[Stored data entries]
--- START ---

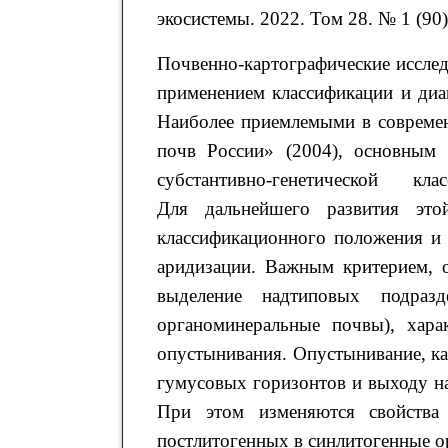
экосистемы. 2022. Том 28. № 1 (90).
Почвенно-картографические исслед
применением классификации и диа
Наиболее приемлемыми в современ
почв России» (2004), основным 
субстантивно-генетической к
Для дальнейшего развития это
классификационного положения и
аридизации. Важным критерием, 
выделение надтиповых подразд
органоминеральные почвы), хара
опустынивания. Опустынивание, ка
гумусовых горизонтов и выходу н
При этом изменяются свойства
постлитогенных в синлитогенные 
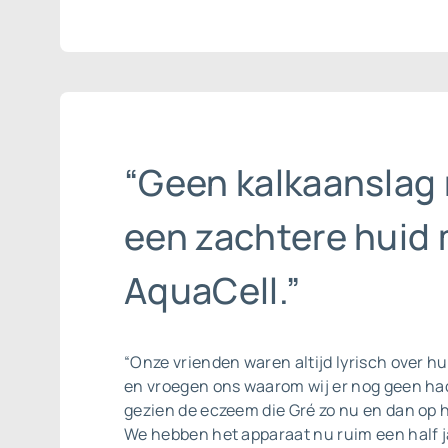
“Geen kalkaanslag
een zachtere huid
AquaCell.”
“Onze vrienden waren altijd lyrisch over hu
en vroegen ons waarom wij er nog geen ha
gezien de eczeem die Gré zo nu en dan op 
We hebben het apparaat nu ruim een half 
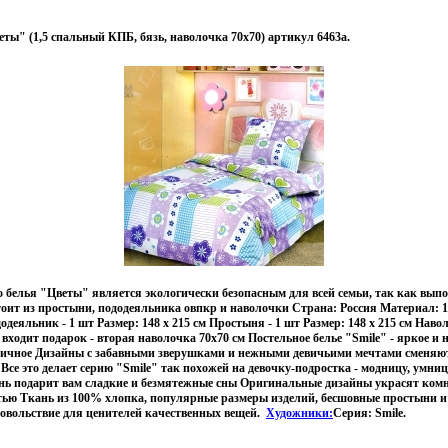
еты" (1,5 спальный КПБ, бязь, наволочка 70х70) артикул 6463a.
 белья "Цветы" является экологически безопасным для всей семьи, так как вып
тоит из простыни, пододеяльника овпкр и наволочки Страна: Россия Материал: 
деяльник - 1 шт Размер: 148 х 215 см Простыня - 1 шт Размер: 148 х 215 см Навол
 входит подарок - вторая наволочка 70х70 см Постельное белье "Smile" - яркое и 
тичное Дизайны с забавными зверушками и нежными девичьими мечтами сменяю
се это делает серию "Smile" так похожей на девочку-подростка - модницу, умни
нь подарит вам сладкие и безмятежные сны Оригинальные дизайны украсят комна
стью Ткань из 100% хлопка, популярные размеры изделий, бесшовные простыни 
довольствие для ценителей качественных вещей.
Художники:
Серия: Smile.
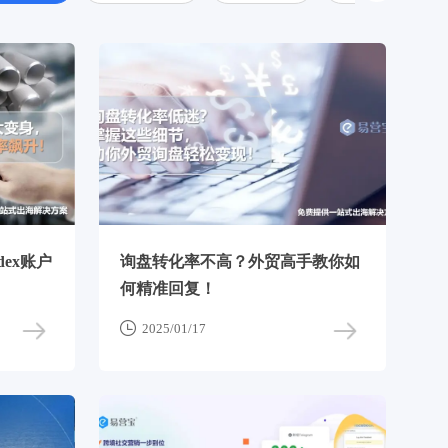
ex账户
询盘转化率不高？外贸高手教你如
何精准回复！

2025/01/17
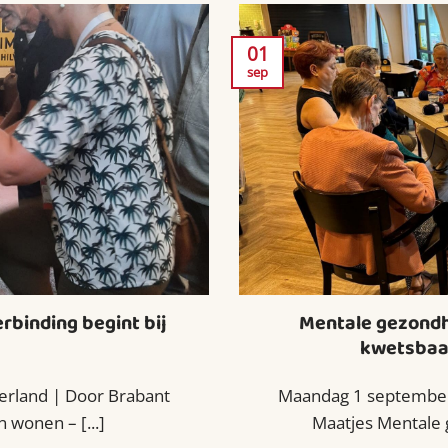
01
sep
rbinding begint bij
Mentale gezondh
kwetsbaar
rland | Door Brabant
Maandag 1 september
 wonen – [...]
Maatjes Mentale g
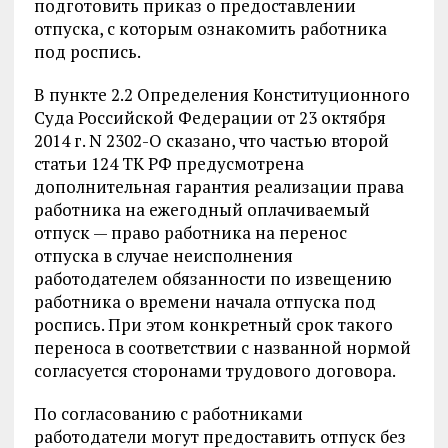
подготовить приказ о предоставлении
отпуска, с которым ознакомить работника
под роспись.
В пункте 2.2 Определения Конституционного
Суда Российской Федерации от 23 октября
2014 г. N 2302-О сказано, что частью второй
статьи 124 ТК РФ предусмотрена
дополнительная гарантия реализации права
работника на ежегодный оплачиваемый
отпуск — право работника на перенос
отпуска в случае неисполнения
работодателем обязанности по извещению
работника о времени начала отпуска под
роспись. При этом конкретный срок такого
переноса в соответствии с названной нормой
согласуется сторонами трудового договора.
По согласованию с работниками
работодатели могут предоставить отпуск без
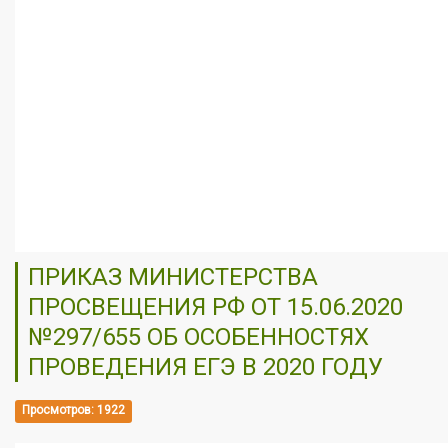
ПРИКАЗ МИНИСТЕРСТВА
ПРОСВЕЩЕНИЯ РФ ОТ 15.06.2020
№297/655 ОБ ОСОБЕННОСТЯХ
ПРОВЕДЕНИЯ ЕГЭ В 2020 ГОДУ
Просмотров: 1922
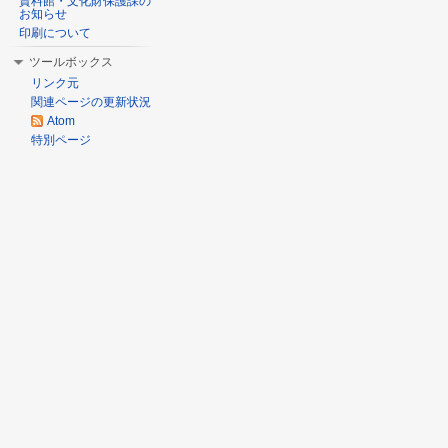
資料館・文化財保護課の
お知らせ
印刷について
ツールボックス
リンク元
関連ページの更新状況
Atom
特別ページ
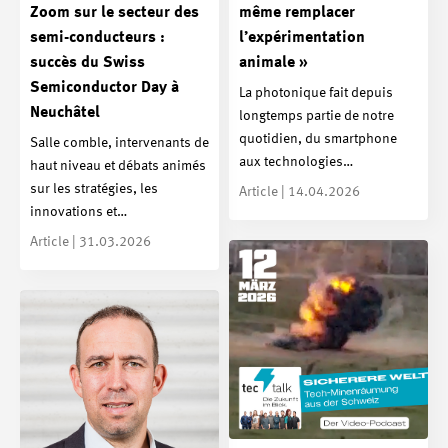
Zoom sur le secteur des
même remplacer
semi-conducteurs :
l’expérimentation
succès du Swiss
animale »
Semiconductor Day à
La photonique fait depuis
Neuchâtel
longtemps partie de notre
quotidien, du smartphone
Salle comble, intervenants de
aux technologies…
haut niveau et débats animés
sur les stratégies, les
Article | 14.04.2026
innovations et…
Article | 31.03.2026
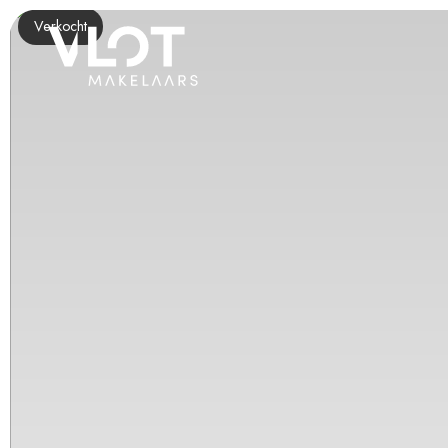
Verkocht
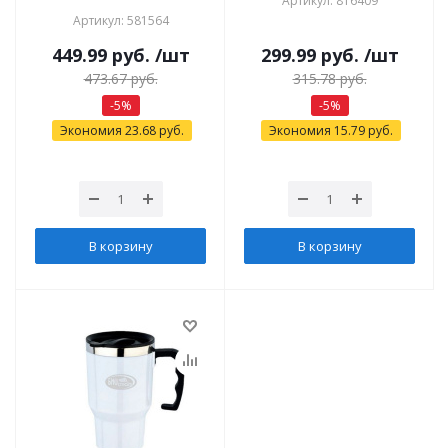
Артикул: 816409
Артикул: 581564
449.99
руб.
/шт
299.99
руб.
/шт
473.67
руб.
315.78
руб.
-
5
%
-
5
%
Экономия
23.68
руб.
Экономия
15.79
руб.
В корзину
В корзину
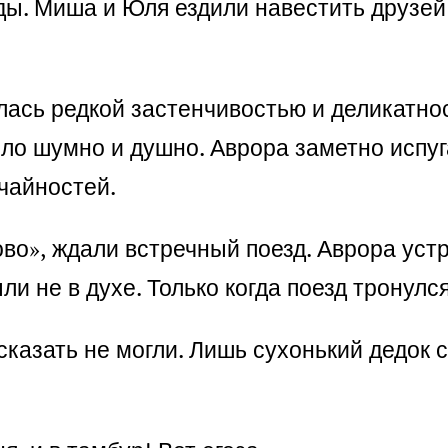
ды. Миша и Юля ездили навестить друзей 
лась редкой застенчивостью и деликатнос
ыло шумно и душно. Аврора заметно испуг
чайностей.
во», ждали встречный поезд. Аврора уст
и не в духе. Только когда поезд тронул
сказать не могли. Лишь сухонький дедок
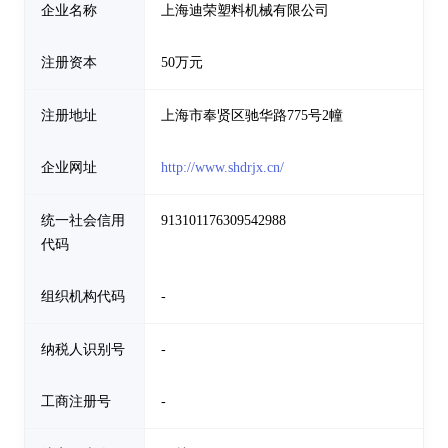
企业名称
上海迪荣塑料机械有限公司
注册资本
50万元
注册地址
上海市奉贤区驰华路775号2幢
企业网址
http://www.shdrjx.cn/
统一社会信用
913101176309542988
代码
组织机构代码
-
纳税人识别号
-
工商注册号
-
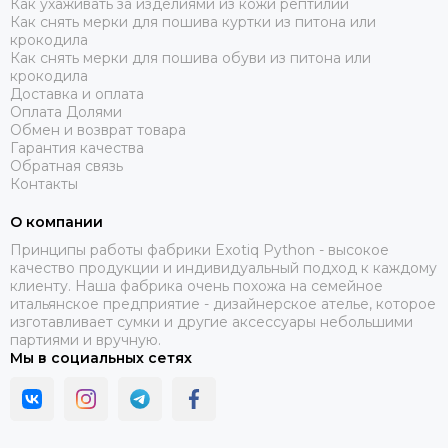
Как ухаживать за изделиями из кожи рептилий
Как снять мерки для пошива куртки из питона или
крокодила
Как снять мерки для пошива обуви из питона или
крокодила
Доставка и оплата
Оплата Долями
Обмен и возврат товара
Гарантия качества
Обратная связь
Контакты
О компании
Принципы работы фабрики Exotiq Python - высокое
качество продукции и индивидуальный подход к каждому
клиенту. Наша фабрика очень похожа на семейное
итальянское предприятие - дизайнерское ателье, которое
изготавливает сумки и другие аксессуары небольшими
партиями и вручную.
Мы в социальных сетях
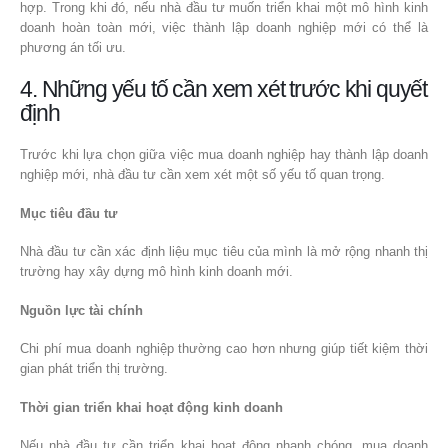
hợp. Trong khi đó, nếu nhà đầu tư muốn triển khai một mô hình kinh
doanh hoàn toàn mới, việc thành lập doanh nghiệp mới có thể là
phương án tối ưu.
4. Những yếu tố cần xem xét trước khi quyết
định
Trước khi lựa chọn giữa việc mua doanh nghiệp hay thành lập doanh
nghiệp mới, nhà đầu tư cần xem xét một số yếu tố quan trọng.
Mục tiêu đầu tư
Nhà đầu tư cần xác định liệu mục tiêu của mình là mở rộng nhanh thị
trường hay xây dựng mô hình kinh doanh mới.
Nguồn lực tài chính
Chi phí mua doanh nghiệp thường cao hơn nhưng giúp tiết kiệm thời
gian phát triển thị trường.
Thời gian triển khai hoạt động kinh doanh
Nếu nhà đầu tư cần triển khai hoạt động nhanh chóng, mua doanh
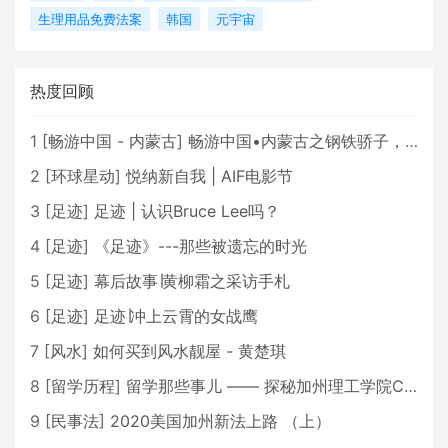
生理用品免费法案
韩国
元宇宙
热度回顾
1
[
畅游中国 - 内蒙古
]
畅游中国•内蒙古之钢铁骄子，魅力包头
2
[
环球星动
]
悦纳新自我 | AIF电影节
3
[
足迹
]
足迹 | 认识Bruce Lee吗？
4
[
足迹
]
《足迹》---那些被遗忘的时光
5
[
足迹
]
幕后故事∣黄柳霜之采访手札
6
[
足迹
]
足迹∣冲上云霄的女战鹰
7
[
风水
]
如何买到风水靓屋 - 黄楚琪
8
[
留学历程
]
留学那些事儿 —— 探秘加州理工学院Caltech博士生活 [上集]
9
[
民事法
]
2020美国加州新法上路 （上）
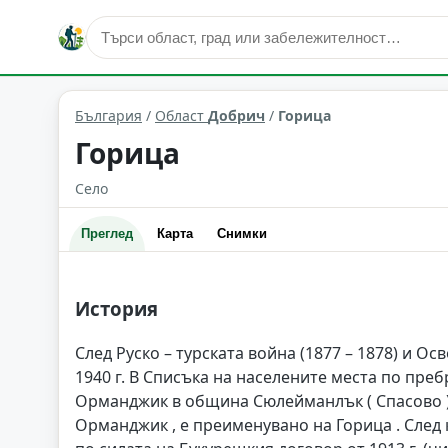
Горица
Област: Добрич
България
/
Област
Добрич
/
Горица
Горица
Село
Преглед
Карта
Снимки
История
След Руско – турската война (1877 – 1878) и Осв
1940 г. В Списъка на населените места по преб
Орманджик в община Сюлейманлък ( Спасово ), 
Орманджик , е преименувано на Горица . След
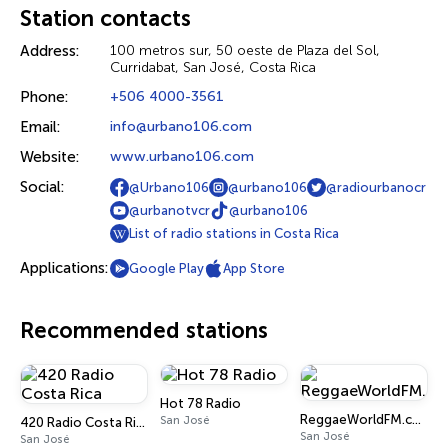
Station contacts
Address:
100 metros sur, 50 oeste de Plaza del Sol,
Curridabat, San José, Costa Rica
Phone:
+506 4000-3561
Email:
info@urbano106.com
Website:
www.urbano106.com
Social:
@Urbano106
@urbano106
@radiourbanocr
@urbanotvcr
@urbano106
List of radio stations in Costa Rica
Applications:
Google Play
App Store
Recommended stations
Hot 78 Radio
ReggaeWorldFM.com
San José
420 Radio Costa Rica
San José
San José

--- END ---

One exact copy of the data is required, and it should hold no pictures.

Task result.
экосистемы. 2022. Том 28. № 1 (90).
Почвенно-картографические исслед
применением классификации и диа
Наиболее приемлемыми в современ
почв России» (2004), основным 
субстантивно-генетической к
Для дальнейшего развития это
классификационного положения и
аридизации. Важным критерием, 
выделение надтиповых подразд
органоминеральные почвы), хара
опустынивания. Опустынивание, ка
гумусовых горизонтов и выходу н
При этом изменяются свойства
постлитогенных в синлитогенные 
“Geen kalkaanslag
een zachtere huid
AquaCell.”
“Onze vrienden waren altijd lyrisch over hu
en vroegen ons waarom wij er nog geen ha
gezien de eczeem die Gré zo nu en dan op 
We hebben het apparaat nu ruim een half 
еты" (1,5 спальный КПБ, бязь, наволочка 70х70) артикул 6463a.
 белья "Цветы" является экологически безопасным для всей семьи, так как вып
тоит из простыни, пододеяльника овпкр и наволочки Страна: Россия Материал: 
деяльник - 1 шт Размер: 148 х 215 см Простыня - 1 шт Размер: 148 х 215 см Навол
 входит подарок - вторая наволочка 70х70 см Постельное белье "Smile" - яркое и 
тичное Дизайны с забавными зверушками и нежными девичьими мечтами сменяю
се это делает серию "Smile" так похожей на девочку-подростка - модницу, умни
нь подарит вам сладкие и безмятежные сны Оригинальные дизайны украсят комна
стью Ткань из 100% хлопка, популярные размеры изделий, бесшовные простыни 
довольствие для ценителей качественных вещей.
Художники:
Серия: Smile.
ex账户
询盘转化率不高？外贸高手教你如
何精准回复！

2025/01/17
01
sep
rbinding begint bij
Mentale gezondh
kwetsbaar
rland | Door Brabant
Maandag 1 september
 wonen – [...]
Maatjes Mentale g
подготовить приказ о предоставлении
отпуска, с которым ознакомить работника
под роспись.
В пункте 2.2 Определения Конституционного
Суда Российской Федерации от 23 октября
2014 г. N 2302-О сказано, что частью второй
статьи 124 ТК РФ предусмотрена
дополнительная гарантия реализации права
работника на ежегодный оплачиваемый
отпуск — право работника на перенос
отпуска в случае неисполнения
работодателем обязанности по извещению
работника о времени начала отпуска под
роспись. При этом конкретный срок такого
переноса в соответствии с названной нормой
согласуется сторонами трудового договора.
По согласованию с работниками
работодатели могут предоставить отпуск без
ПРИКАЗ МИНИСТЕРСТВА
ПРОСВЕЩЕНИЯ РФ ОТ 15.06.2020
№297/655 ОБ ОСОБЕННОСТЯХ
ПРОВЕДЕНИЯ ЕГЭ В 2020 ГОДУ
Просмотров: 1922
資料館・文化財保護課の
お知らせ
印刷について
ツールボックス
リンク元
関連ページの更新状況
Atom
特別ページ
Zoom sur le secteur des
même remplacer
semi-conducteurs :
l’expérimentation
succès du Swiss
animale »
Semiconductor Day à
La photonique fait depuis
Neuchâtel
longtemps partie de notre
quotidien, du smartphone
Salle comble, intervenants de
aux technologies…
haut niveau et débats animés
sur les stratégies, les
Article | 14.04.2026
innovations et…
Article | 31.03.2026
Verkocht
Артикул: 816409
Артикул: 581564
449.99
руб.
/шт
299.99
руб.
/шт
473.67
руб.
315.78
руб.
-
5
%
-
5
%
Экономия
23.68
руб.
Экономия
15.79
руб.
В корзину
В корзину
ды. Миша и Юля ездили навестить друзей 
лась редкой застенчивостью и деликатнос
ыло шумно и душно. Аврора заметно испуг
чайностей.
во», ждали встречный поезд. Аврора уст
и не в духе. Только когда поезд тронул
сказать не могли. Лишь сухонький дедок
企业名称
上海迪荣塑料机械有限公司
注册资本
50万元
注册地址
上海市奉贤区驰华路775号2幢
企业网址
http://www.shdrjx.cn/
统一社会信用
913101176309542988
代码
组织机构代码
-
纳税人识别号
-
工商注册号
-
Как ухаживать за изделиями из кожи рептилий
Как снять мерки для пошива куртки из питона или
крокодила
Как снять мерки для пошива обуви из питона или
крокодила
Доставка и оплата
Оплата Долями
Обмен и возврат товара
Гарантия качества
Обратная связь
Контакты
О компании
Принципы работы фабрики Exotiq Python - высокое
качество продукции и индивидуальный подход к каждому
клиенту. Наша фабрика очень похожа на семейное
итальянское предприятие - дизайнерское ателье, которое
изготавливает сумки и другие аксессуары небольшими
партиями и вручную.
Мы в социальных сетях
hợp. Trong khi đó, nếu nhà đầu tư muốn triển khai một mô hình kinh
doanh hoàn toàn mới, việc thành lập doanh nghiệp mới có thể là
phương án tối ưu.
4. Những yếu tố cần xem xét trước khi quyết
định
Trước khi lựa chọn giữa việc mua doanh nghiệp hay thành lập doanh
nghiệp mới, nhà đầu tư cần xem xét một số yếu tố quan trọng.
Mục tiêu đầu tư
Nhà đầu tư cần xác định liệu mục tiêu của mình là mở rộng nhanh thị
trường hay xây dựng mô hình kinh doanh mới.
Nguồn lực tài chính
Chi phí mua doanh nghiệp thường cao hơn nhưng giúp tiết kiệm thời
gian phát triển thị trường.
Thời gian triển khai hoạt động kinh doanh
Nếu nhà đầu tư cần triển khai hoạt động nhanh chóng, mua doanh
生理用品免费法案
韩国
元宇宙
热度回顾
1
[
畅游中国 - 内蒙古
]
畅游中国•内蒙古之钢铁骄子，魅力包头
2
[
环球星动
]
悦纳新自我 | AIF电影节
3
[
足迹
]
足迹 | 认识Bruce Lee吗？
4
[
足迹
]
《足迹》---那些被遗忘的时光
5
[
足迹
]
幕后故事∣黄柳霜之采访手札
6
[
足迹
]
足迹∣冲上云霄的女战鹰
7
[
风水
]
如何买到风水靓屋 - 黄楚琪
8
[
留学历程
]
留学那些事儿 —— 探秘加州理工学院Caltech博士生活 [上集]
9
[
民事法
]
2020美国加州新法上路 （上）
Горица
Област: Добрич
България
/
Област
Добрич
/
Горица
Горица
Село
Преглед
Карта
Снимки
История
След Руско – турската война (1877 – 1878) и Осв
1940 г. В Списъка на населените места по преб
Орманджик в община Сюлейманлък ( Спасово ), 
Орманджик , е преименувано на Горица . След
Station contacts
Address:
100 metros sur, 50 oeste de Plaza del Sol,
Curridabat, San José, Costa Rica
Phone:
+506 4000-3561
Email:
info@urbano106.com
Website:
www.urbano106.com
Social:
@Urbano106
@urbano106
@radiourbanocr
@urbanotvcr
@urbano106
List of radio stations in Costa Rica
Applications:
Google Play
App Store
Recommended stations
Hot 78 Radio
ReggaeWorldFM.com
San José
420 Radio Costa Rica
San José
San José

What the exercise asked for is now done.